山本健誌の手による雰囲気豊かな音楽は、電子的な音層と、名曲の再編曲を織り交ぜ、サムスの孤独を支える。控えめでありながら、ふと心を奪うそれは、稀有な的確さでタロンIVの探索に寄り添う。決して出しゃばらないこの音の没入感は、いまも雰囲気作りの手本であり続ける。
あらゆる生物にスキャンを向け、標的をロックオンし、環境を一冊の本のように読み解く――一人称視点は探索と結ばれ、それを決して裏切らない。正しい能力を得てから来た道を引き返すことは、職人のような喜びをもたらす。驚くべき没入感と一貫性をもつこの3Dメトロイドヴァニアは、時を経ても損なわれぬ基準であり続けている。

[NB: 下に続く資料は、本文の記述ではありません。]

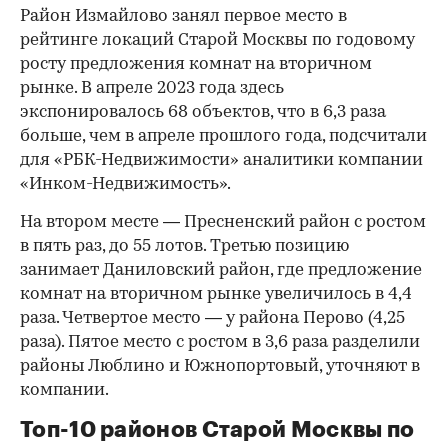
Район Измайлово занял первое место в
рейтинге локаций Старой Москвы по годовому
росту предложения комнат на вторичном
рынке. В апреле 2023 года здесь
экспонировалось 68 объектов, что в 6,3 раза
больше, чем в апреле прошлого года, подсчитали
для «РБК-Недвижимости» аналитики компании
«Инком-Недвижимость».
На втором месте — Пресненский район с ростом
в пять раз, до 55 лотов. Третью позицию
занимает Даниловский район, где предложение
комнат на вторичном рынке увеличилось в 4,4
раза. Четвертое место — у района Перово (4,25
раза). Пятое место с ростом в 3,6 раза разделили
районы Люблино и Южнопортовый, уточняют в
компании.
Топ-10 районов Старой Москвы по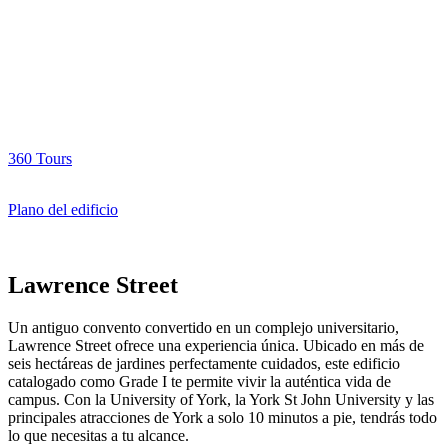
360 Tours
Plano del edificio
Lawrence Street
Un antiguo convento convertido en un complejo universitario,
Lawrence Street ofrece una experiencia única. Ubicado en más de
seis hectáreas de jardines perfectamente cuidados, este edificio
catalogado como Grade I te permite vivir la auténtica vida de
campus. Con la University of York, la York St John University y las
principales atracciones de York a solo 10 minutos a pie, tendrás todo
lo que necesitas a tu alcance.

環境をスキャンし、アップグレードを得て、それまで届かなかったエリアを再び開いていく——その流れが、見事な一貫性をもつ探索のループを生む。新たな能力が新しい通路や秘密を解放し、すべてを地図に収めたいという欲求をかき立てる。終盤の来た道を戻る作業は重荷になりうるが、この緊密に結ばれた探索は稀なほど人を没入させる力を保っている。